The British government have promised to spend £150m on its cyber defences against the “growing threat” of cyber-attacks. This follows on from WannaCry which struck last year and affected nearly 600 GP practices and 80 trusts.
With rising risk of Russia hackers and countries targeting the national critical infrastructure a new security contract with Microsoft has been planned. The department of health and social care are particularly looking to improve the ‘resilience against attacks’ meaning the new deal will give trusts the ability to detect threats, isolate infected machines and kill malicious processes before they are able to spread.

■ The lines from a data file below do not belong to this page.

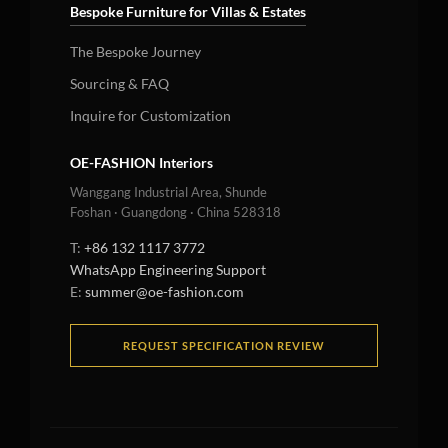
Bespoke Furniture for Villas & Estates
The Bespoke Journey
Sourcing & FAQ
Inquire for Customization
OE-FASHION Interiors
Wanggang Industrial Area, Shunde
Foshan · Guangdong · China 528318
T:
+86 132 1117 3772
WhatsApp Engineering Support
E:
summer@oe-fashion.com
REQUEST SPECIFICATION REVIEW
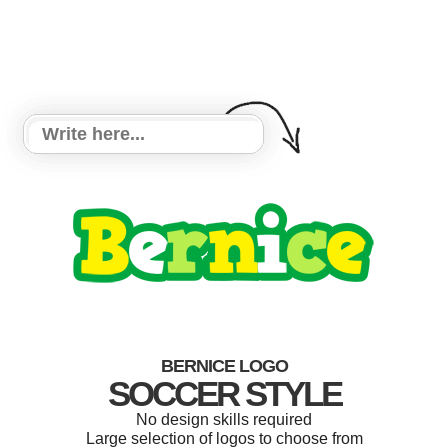
BERNICE LOGO
SOCCER STYLE
No design skills required
Large selection of logos to choose from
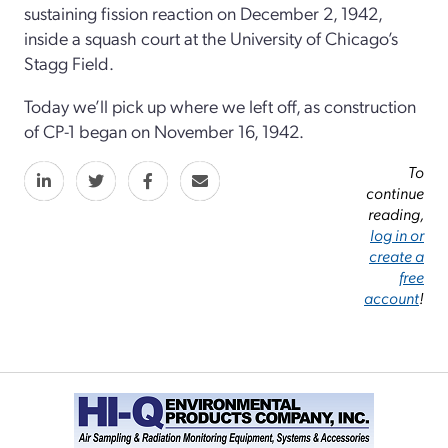
sustaining fission reaction on December 2, 1942,
inside a squash court at the University of Chicago’s
Stagg Field.
Today we’ll pick up where we left off, as construction
of CP-1 began on November 16, 1942.
To
continue
reading,
log in or
create a
free
account
!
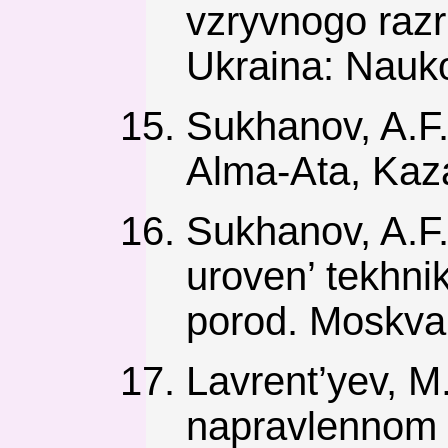
vzryvnogo razr
Ukraina: Nauk
Sukhanov, A.F.
Alma-Ata, Kaz
Sukhanov, A.F.
uroven’ tekhni
porod. Moskva,
Lavrent’yev, M
napravlennom 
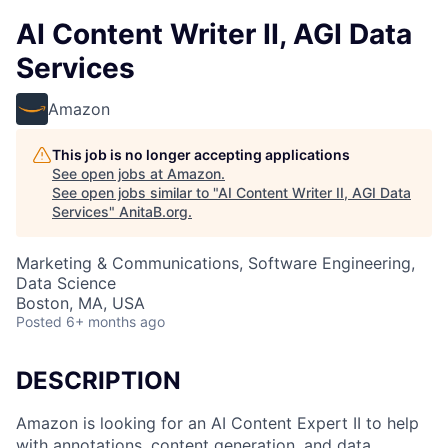
AI Content Writer II, AGI Data
Services
Amazon
This job is no longer accepting applications
See open jobs at
Amazon
.
See open jobs similar to "
AI Content Writer II, AGI Data
Services
"
AnitaB.org
.
Marketing & Communications, Software Engineering,
Data Science
Boston, MA, USA
Posted
6+ months ago
DESCRIPTION
Amazon is looking for an AI Content Expert II to help
with annotations, content generation, and data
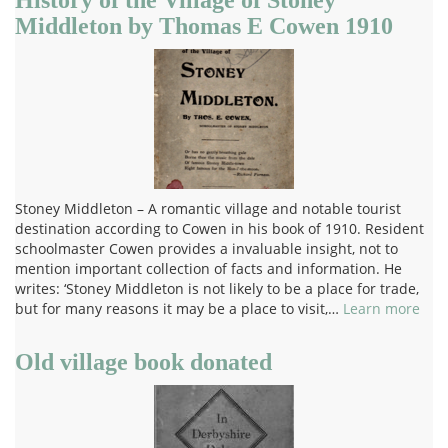
Middleton by Thomas E Cowen 1910
Stoney Middleton – A romantic village and notable tourist
destination according to Cowen in his book of 1910. Resident
schoolmaster Cowen provides a invaluable insight, not to
mention important collection of facts and information. He
writes: ‘Stoney Middleton is not likely to be a place for trade,
but for many reasons it may be a place to visit,…
Learn more
Old village book donated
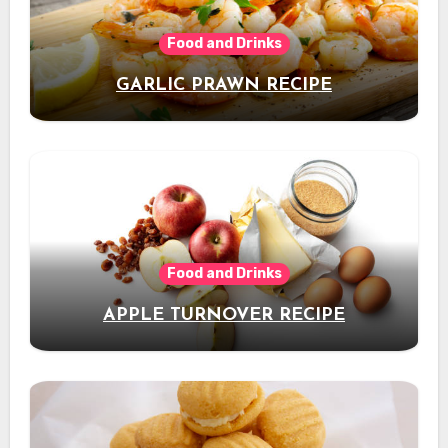
Food and Drinks
GARLIC PRAWN RECIPE
Food and Drinks
APPLE TURNOVER RECIPE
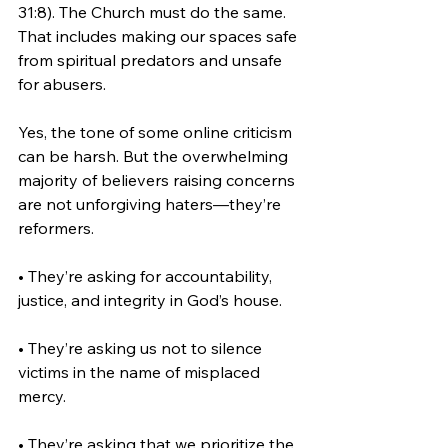
31:8). The Church must do the same. 
That includes making our spaces safe 
from spiritual predators and unsafe 
for abusers.
Yes, the tone of some online criticism 
can be harsh. But the overwhelming 
majority of believers raising concerns 
are not unforgiving haters—they’re 
reformers.
• They’re asking for accountability, 
justice, and integrity in God’s house.
• They’re asking us not to silence 
victims in the name of misplaced 
mercy.
• They’re asking that we prioritize the 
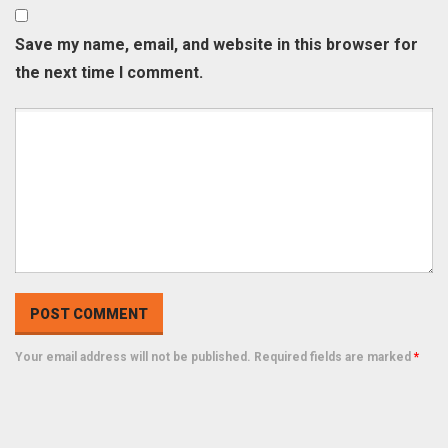
Save my name, email, and website in this browser for
the next time I comment.
Your email address will not be published. Required fields are marked
*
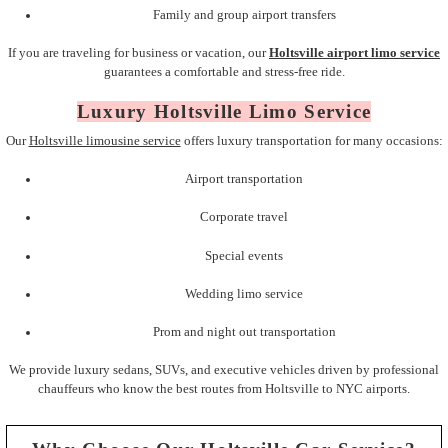
Family and group airport transfers
If you are traveling for business or vacation, our
Holtsville airport limo service
guarantees a comfortable and stress-free ride.
Luxury Holtsville Limo Service
Our
Holtsville limousine service
offers luxury transportation for many occasions:
Airport transportation
Corporate travel
Special events
Wedding limo service
Prom and night out transportation
We provide luxury sedans, SUVs, and executive vehicles driven by professional
chauffeurs who know the best routes from Holtsville to NYC airports.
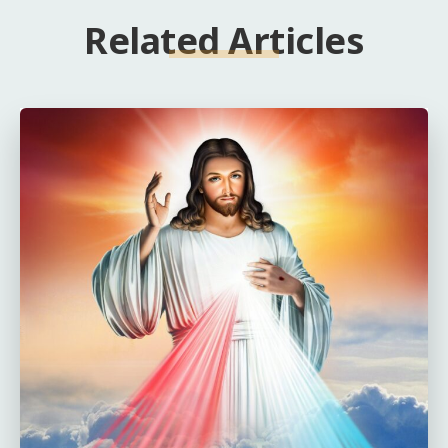
Related Articles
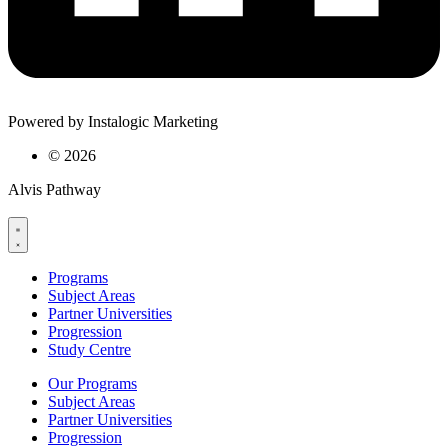
Powered by Instalogic Marketing
©
2026
Alvis Pathway
Programs
Subject Areas
Partner Universities
Progression
Study Centre
Our Programs
Subject Areas
Partner Universities
Progression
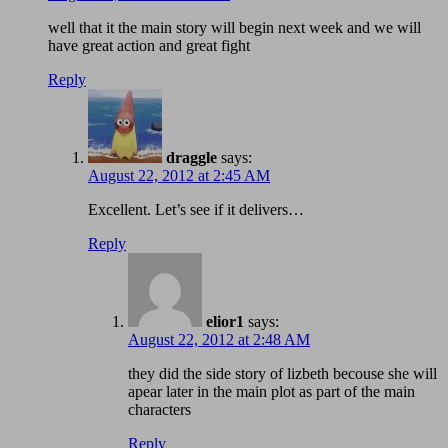
well that it the main story will begin next week and we will
have great action and great fight
Reply
draggle
says:
August 22, 2012 at 2:45 AM
Excellent. Let’s see if it delivers…
Reply
elior1
says:
August 22, 2012 at 2:48 AM
they did the side story of lizbeth becouse she will
apear later in the main plot as part of the main
characters
Reply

Other measures to improve cyber security:
- £21 million to upgrade firewalls and network infrastructure at major trauma centre hospitals and ambulance trusts
- £39 million spent by NHS trusts to address infrastructure weaknesses
- New powers given to the Care Quality Commission to inspect NHS trusts on their cyber and data security capabilities
- A data security and protection toolkit which requires health and care organisations to meet 10 security standards
- A text messaging alert system to ensure trusts have access to accurate information – even when internet and email services are down
Another important move taken by the NHS is to move all systems from Windows XP to the new Windows 10, this will allow Microsoft to run automatic updates something which would have prevented the virus that hit 12 months ago. This will ensure the NHS can use the latest most resilient software available to them and give the public increased confidence in the safety of the health service.
Microsoft UK CEO Cindy Rose said: “The importance of helping to protect the NHS from the growing threat of cyber-attacks cannot be overstated. The introduction of a centralised Windows 10 agreement will ensure a consistent approach to security that also enables the NHS to rapidly modernise its IT infrastructure.”
Health secretary Jeremy Hunt said: “We know cyber-attacks are a growing threat, so it is vital our health and care organisations have secure systems which patients trust… This new technology will ensure the NHS can use the latest and most resilient software available – something the public rightly expect.”